Research questions and objectives

The project addresses the following central research questions:

  • How can broadband reconfigurable intelligent surfaces be modeled realistically and efficiently for large-scale wireless networks?

  • How can multiple network operators share and coordinate reconfigurable intelligent surfaces while balancing competition and cooperation?

  • How can learning-based methods adapt to dynamic user demands, mobility, and network conditions with limited computational and information exchange?

To answer these questions, the project pursues three main objectives:

  1. Modeling broadband reconfigurable intelligent surfaces
    Develop tractable yet realistic models that capture the frequency-selective and directional behavior of reconfigurable intelligent surfaces, enabling large-scale system analysis and optimization.

  2. Learning-based assignment across operators
    Design distributed reinforcement learning methods that allow network operators to dynamically assign reconfigurable intelligent surfaces in a way that meets user requirements while minimizing energy consumption and supporting fair coexistence.

  3. Learning-based coordination across users
    Develop reinforcement learning techniques that coordinate how assigned reconfigurable intelligent surfaces support multiple users, accounting for diverse quality-of-service requirements such as throughput, reliability, latency, and energy efficiency.

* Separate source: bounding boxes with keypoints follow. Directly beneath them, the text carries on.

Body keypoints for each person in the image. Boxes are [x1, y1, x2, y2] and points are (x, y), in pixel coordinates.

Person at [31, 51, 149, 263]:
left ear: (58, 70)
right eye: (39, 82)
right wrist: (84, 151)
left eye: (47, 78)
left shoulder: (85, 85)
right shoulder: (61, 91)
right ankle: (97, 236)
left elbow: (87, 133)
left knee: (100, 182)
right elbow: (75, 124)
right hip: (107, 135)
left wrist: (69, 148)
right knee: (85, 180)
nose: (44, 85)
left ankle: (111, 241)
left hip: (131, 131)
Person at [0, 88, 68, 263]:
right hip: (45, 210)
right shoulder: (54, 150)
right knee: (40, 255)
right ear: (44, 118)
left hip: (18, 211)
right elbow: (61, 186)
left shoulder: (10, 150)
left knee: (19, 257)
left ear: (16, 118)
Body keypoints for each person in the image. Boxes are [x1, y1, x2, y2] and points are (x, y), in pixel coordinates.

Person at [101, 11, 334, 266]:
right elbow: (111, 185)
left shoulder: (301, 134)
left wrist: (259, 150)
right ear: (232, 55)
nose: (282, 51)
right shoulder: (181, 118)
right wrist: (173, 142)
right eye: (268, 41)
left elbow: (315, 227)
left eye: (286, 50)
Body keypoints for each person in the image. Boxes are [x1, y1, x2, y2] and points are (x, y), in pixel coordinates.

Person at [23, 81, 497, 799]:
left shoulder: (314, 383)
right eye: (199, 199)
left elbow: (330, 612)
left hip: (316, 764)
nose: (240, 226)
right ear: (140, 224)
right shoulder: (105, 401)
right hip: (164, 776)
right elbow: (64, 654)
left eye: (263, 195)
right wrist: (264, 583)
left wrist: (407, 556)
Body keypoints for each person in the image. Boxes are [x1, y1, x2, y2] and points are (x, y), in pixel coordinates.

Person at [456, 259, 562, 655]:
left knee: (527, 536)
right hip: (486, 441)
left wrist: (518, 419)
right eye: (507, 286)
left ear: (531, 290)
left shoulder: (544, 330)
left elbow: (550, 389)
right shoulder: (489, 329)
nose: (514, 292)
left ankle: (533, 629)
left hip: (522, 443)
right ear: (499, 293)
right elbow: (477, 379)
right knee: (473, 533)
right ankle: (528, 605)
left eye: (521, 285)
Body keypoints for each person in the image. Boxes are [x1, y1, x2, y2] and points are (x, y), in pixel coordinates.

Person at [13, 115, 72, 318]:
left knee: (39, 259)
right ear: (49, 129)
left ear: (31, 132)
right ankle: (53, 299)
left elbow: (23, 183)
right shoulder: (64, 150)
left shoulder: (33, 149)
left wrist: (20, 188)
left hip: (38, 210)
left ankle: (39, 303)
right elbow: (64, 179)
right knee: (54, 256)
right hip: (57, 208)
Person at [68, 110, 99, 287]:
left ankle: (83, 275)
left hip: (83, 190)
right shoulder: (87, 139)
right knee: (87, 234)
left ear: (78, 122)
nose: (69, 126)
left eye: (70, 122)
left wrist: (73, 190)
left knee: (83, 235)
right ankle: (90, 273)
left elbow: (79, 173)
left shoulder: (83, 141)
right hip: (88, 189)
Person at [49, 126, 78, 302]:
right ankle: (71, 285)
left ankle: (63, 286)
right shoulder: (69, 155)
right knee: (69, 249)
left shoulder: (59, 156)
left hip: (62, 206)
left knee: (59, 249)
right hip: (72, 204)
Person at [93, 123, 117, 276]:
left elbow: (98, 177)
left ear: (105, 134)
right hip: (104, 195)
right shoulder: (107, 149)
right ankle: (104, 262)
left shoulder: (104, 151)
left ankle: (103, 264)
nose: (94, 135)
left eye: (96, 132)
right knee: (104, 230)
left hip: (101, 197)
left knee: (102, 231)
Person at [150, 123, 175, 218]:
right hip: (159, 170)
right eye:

Expected novelty and results

The project introduces a new system-level perspective on reconfigurable intelligent surfaces by treating them as shared infrastructure in multi-operator wireless networks. Instead of optimizing individual surfaces in isolation, the project focuses on coordination, assignment, and learning at network scale.

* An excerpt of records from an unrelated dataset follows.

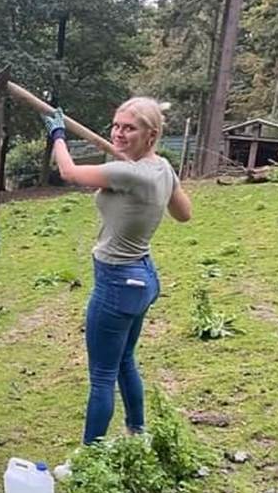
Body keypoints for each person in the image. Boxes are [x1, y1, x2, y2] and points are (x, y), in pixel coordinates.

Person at [40, 98, 191, 447]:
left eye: (130, 128)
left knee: (102, 376)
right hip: (143, 277)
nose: (119, 133)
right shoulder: (161, 169)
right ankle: (137, 433)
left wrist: (58, 135)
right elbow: (183, 213)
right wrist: (141, 173)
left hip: (116, 282)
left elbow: (68, 173)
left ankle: (90, 458)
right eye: (117, 126)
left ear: (151, 135)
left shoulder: (130, 173)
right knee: (124, 360)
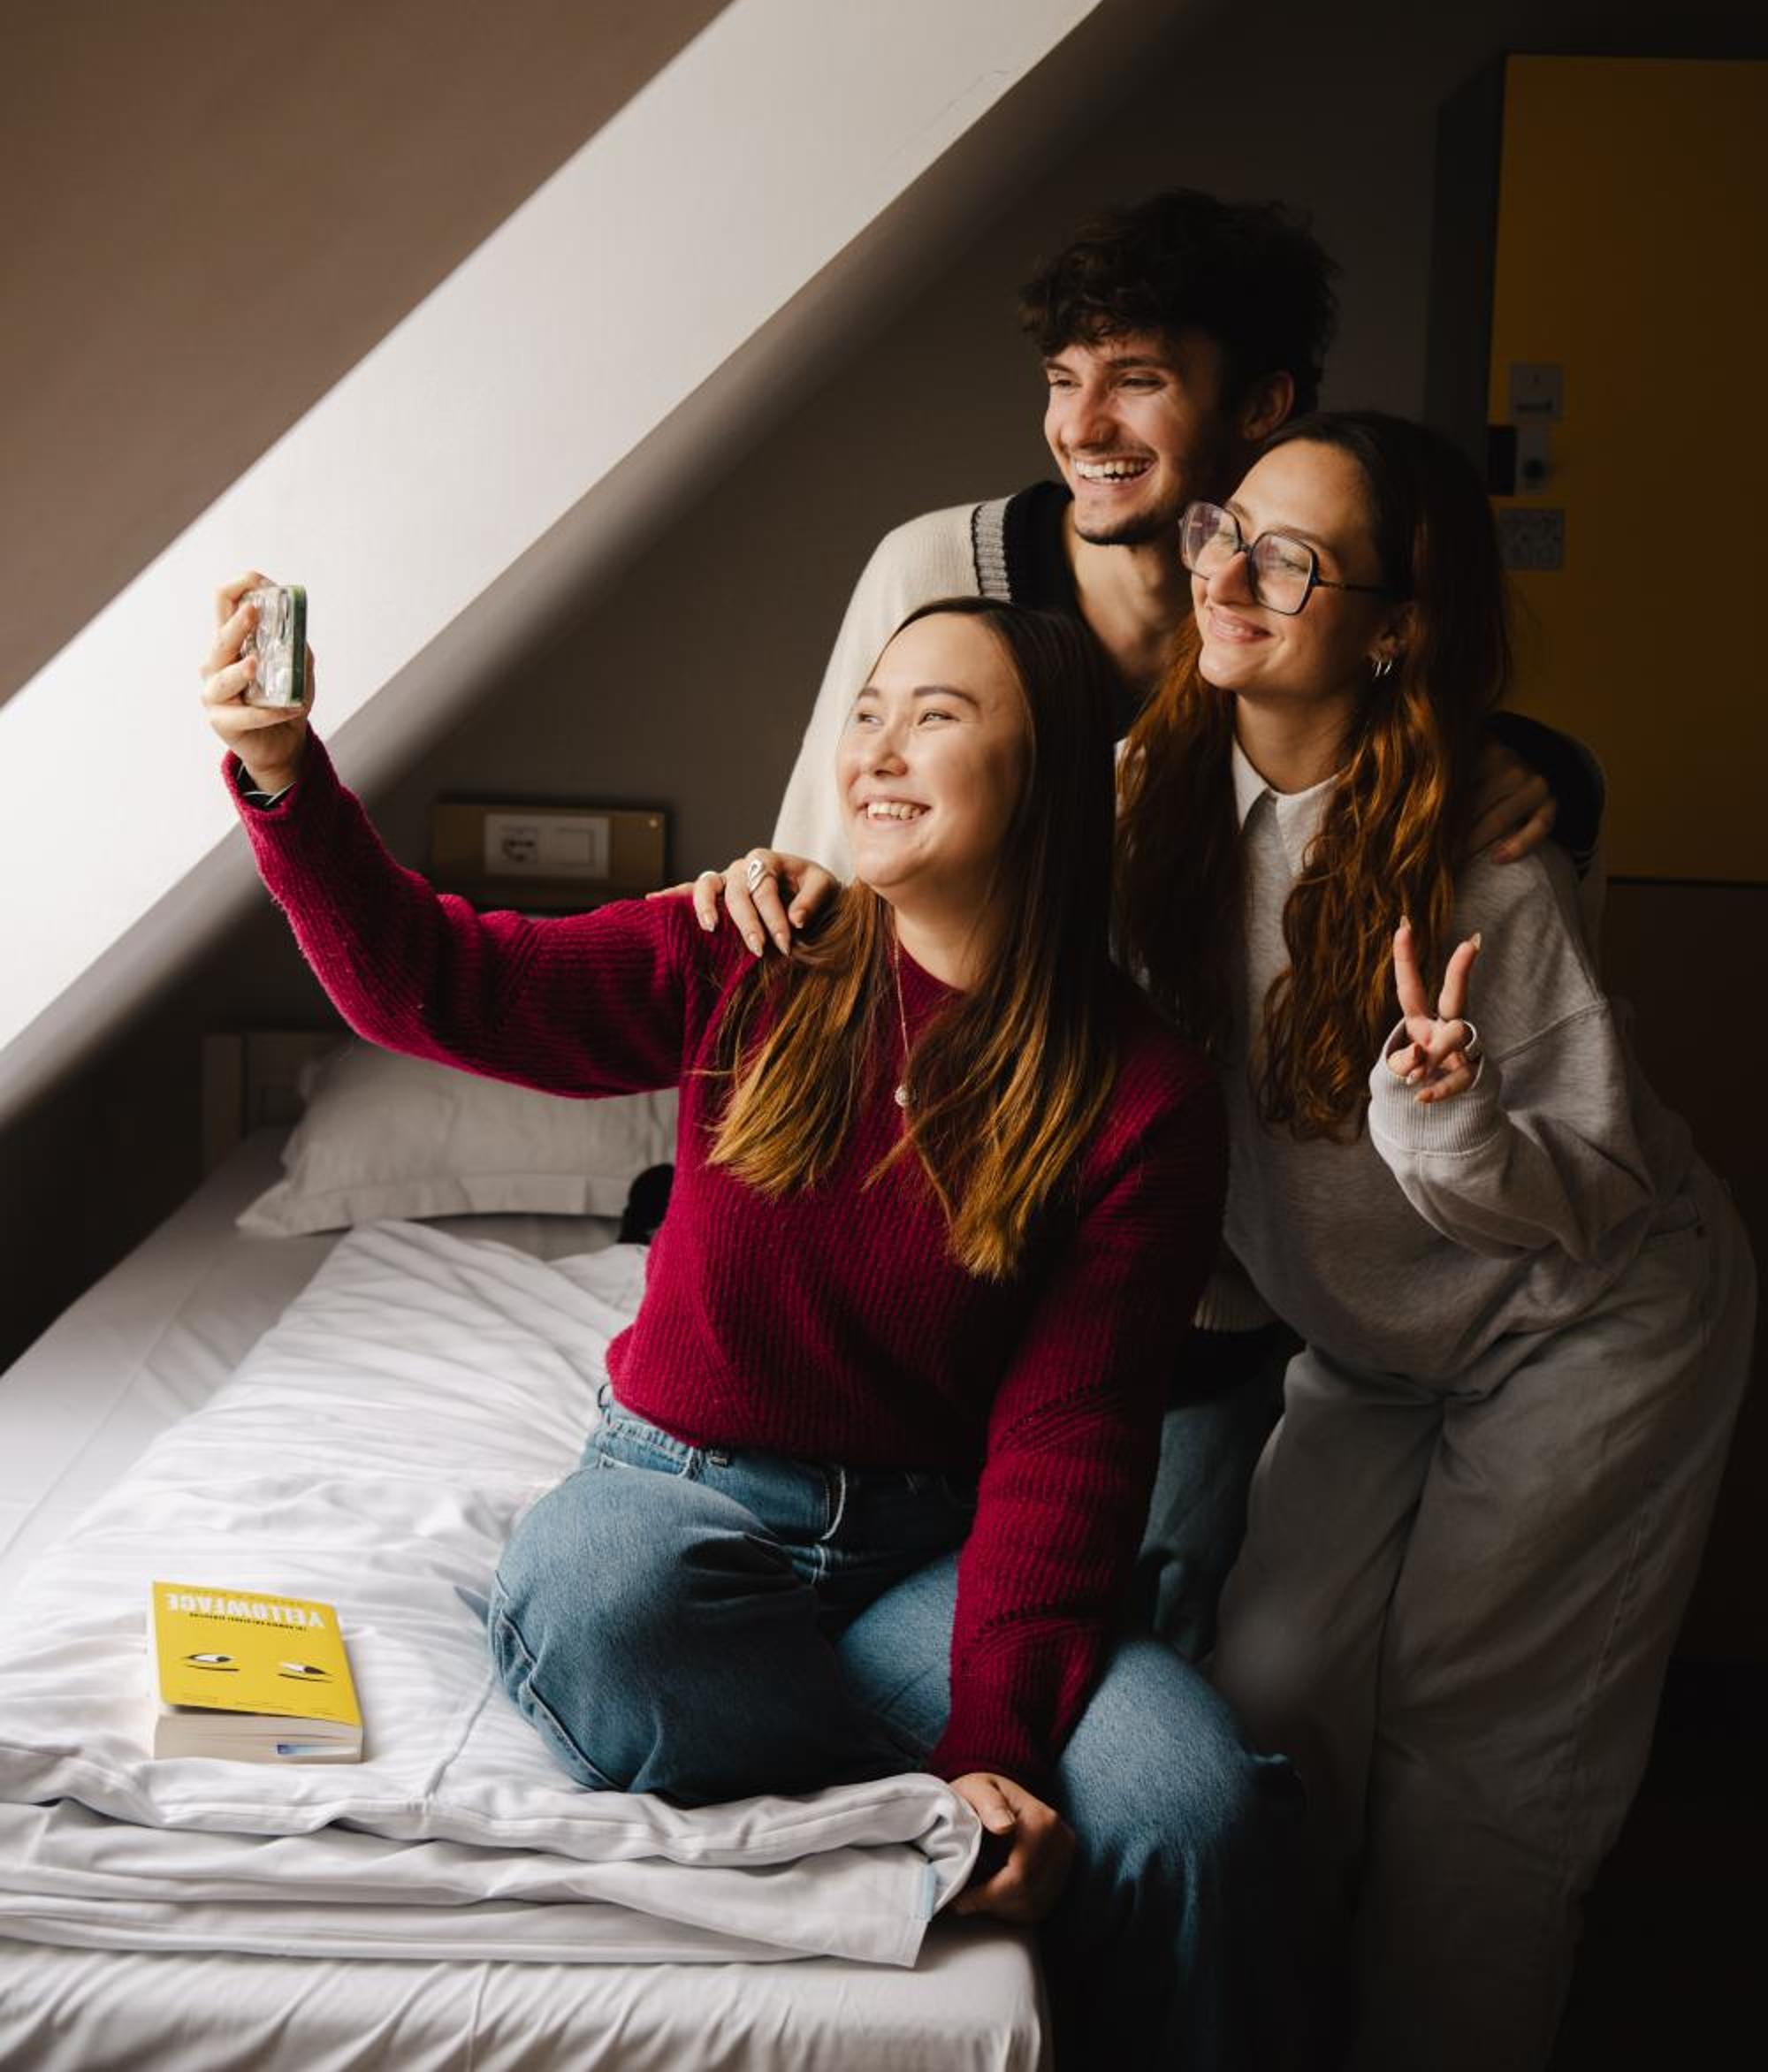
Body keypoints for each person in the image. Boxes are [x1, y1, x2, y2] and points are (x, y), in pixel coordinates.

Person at [200, 574, 1303, 2072]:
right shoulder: (754, 952)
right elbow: (437, 986)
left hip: (929, 1553)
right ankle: (908, 1829)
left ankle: (906, 1810)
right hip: (674, 1502)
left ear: (1043, 770)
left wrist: (998, 1742)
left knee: (1191, 1807)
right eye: (866, 715)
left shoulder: (1141, 1093)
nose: (878, 751)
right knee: (602, 1600)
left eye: (937, 716)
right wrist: (283, 772)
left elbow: (1070, 1438)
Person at [699, 188, 1599, 1657]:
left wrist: (1537, 764)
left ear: (1264, 407)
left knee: (1185, 1650)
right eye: (1065, 378)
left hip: (1224, 1270)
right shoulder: (946, 577)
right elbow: (842, 868)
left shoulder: (1262, 595)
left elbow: (1405, 730)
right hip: (976, 1209)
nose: (1086, 423)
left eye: (1141, 378)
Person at [1112, 411, 1756, 2072]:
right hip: (1377, 1344)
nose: (1230, 574)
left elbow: (1589, 1191)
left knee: (1476, 1771)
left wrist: (1439, 1115)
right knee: (1262, 1697)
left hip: (1585, 1328)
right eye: (1224, 529)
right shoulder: (1151, 794)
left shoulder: (1477, 852)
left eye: (1293, 558)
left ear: (1392, 626)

Key expected outcomes include:

  • New models for broadband reconfigurable intelligent surfaces suitable for large-scale optimization.

  • Distributed reinforcement learning frameworks for coordinated decision-making across operators and users.

  • Energy-efficient strategies that improve network performance while supporting sustainable operation.

  • Conceptual foundations applicable beyond wireless communications, including other shared and competitive resource systems.

Overall, the project aims to enable fair, adaptive, and energy-efficient use of reconfigurable intelligent surfaces, paving the way for sustainable next-generation wireless networks.

Diagram illustrating RIS brokers coordinating reconfigurable intelligent surfaces for two wireless network operators and their users.